_SOURCE DATA_.
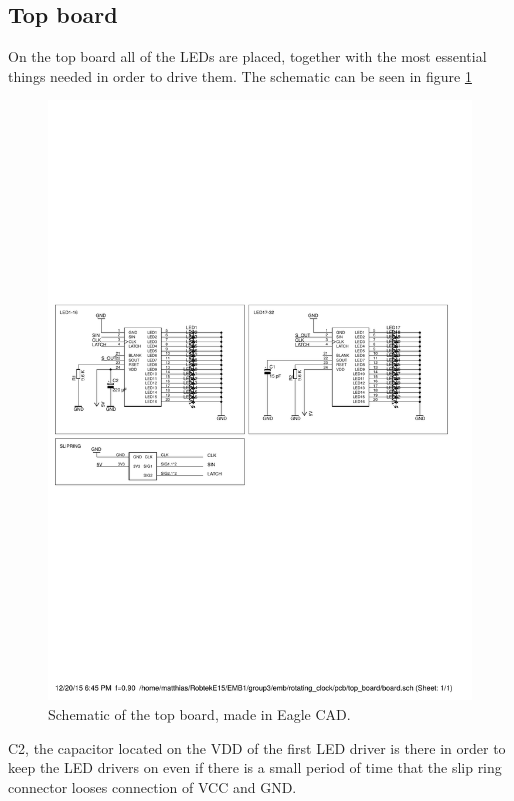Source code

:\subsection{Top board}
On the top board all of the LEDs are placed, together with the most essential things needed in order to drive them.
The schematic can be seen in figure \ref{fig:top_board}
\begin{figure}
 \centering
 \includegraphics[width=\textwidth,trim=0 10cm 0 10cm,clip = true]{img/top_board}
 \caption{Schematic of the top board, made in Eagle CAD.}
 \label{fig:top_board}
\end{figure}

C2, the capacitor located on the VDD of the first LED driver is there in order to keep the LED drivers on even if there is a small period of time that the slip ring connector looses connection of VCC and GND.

==

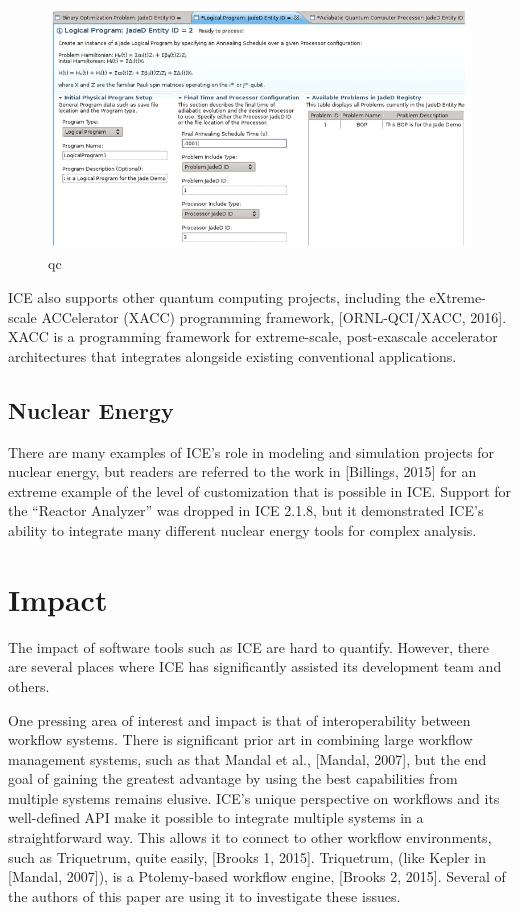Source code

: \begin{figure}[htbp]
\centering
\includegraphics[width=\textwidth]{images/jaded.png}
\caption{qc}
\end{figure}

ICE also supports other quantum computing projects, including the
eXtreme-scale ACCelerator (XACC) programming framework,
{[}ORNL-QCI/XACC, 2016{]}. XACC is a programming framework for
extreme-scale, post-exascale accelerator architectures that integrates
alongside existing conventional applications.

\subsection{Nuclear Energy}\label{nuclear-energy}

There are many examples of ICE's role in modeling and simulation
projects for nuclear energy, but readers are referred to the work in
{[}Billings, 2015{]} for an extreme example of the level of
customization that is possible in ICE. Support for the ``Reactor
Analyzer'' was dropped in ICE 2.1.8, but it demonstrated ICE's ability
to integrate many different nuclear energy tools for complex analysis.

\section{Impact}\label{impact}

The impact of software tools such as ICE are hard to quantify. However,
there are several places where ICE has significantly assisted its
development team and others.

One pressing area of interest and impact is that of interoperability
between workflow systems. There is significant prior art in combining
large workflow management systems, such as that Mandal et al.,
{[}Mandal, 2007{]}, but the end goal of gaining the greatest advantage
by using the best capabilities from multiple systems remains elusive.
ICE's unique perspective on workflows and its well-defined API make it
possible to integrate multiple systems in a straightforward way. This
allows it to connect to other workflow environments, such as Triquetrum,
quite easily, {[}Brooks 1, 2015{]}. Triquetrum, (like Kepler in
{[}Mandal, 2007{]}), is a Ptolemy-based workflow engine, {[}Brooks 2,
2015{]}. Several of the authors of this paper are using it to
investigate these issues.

_REQUEST_.
Working from the material above, restate word for word the lines between the line with "large workflow management" and the line with "ICE's unique perspective", both included, and only those.

_SOLUTION FOR THIS EXERCISE_.
large workflow management systems, such as that Mandal et al.,
{[}Mandal, 2007{]}, but the end goal of gaining the greatest advantage
by using the best capabilities from multiple systems remains elusive.
ICE's unique perspective on workflows and its well-defined API make it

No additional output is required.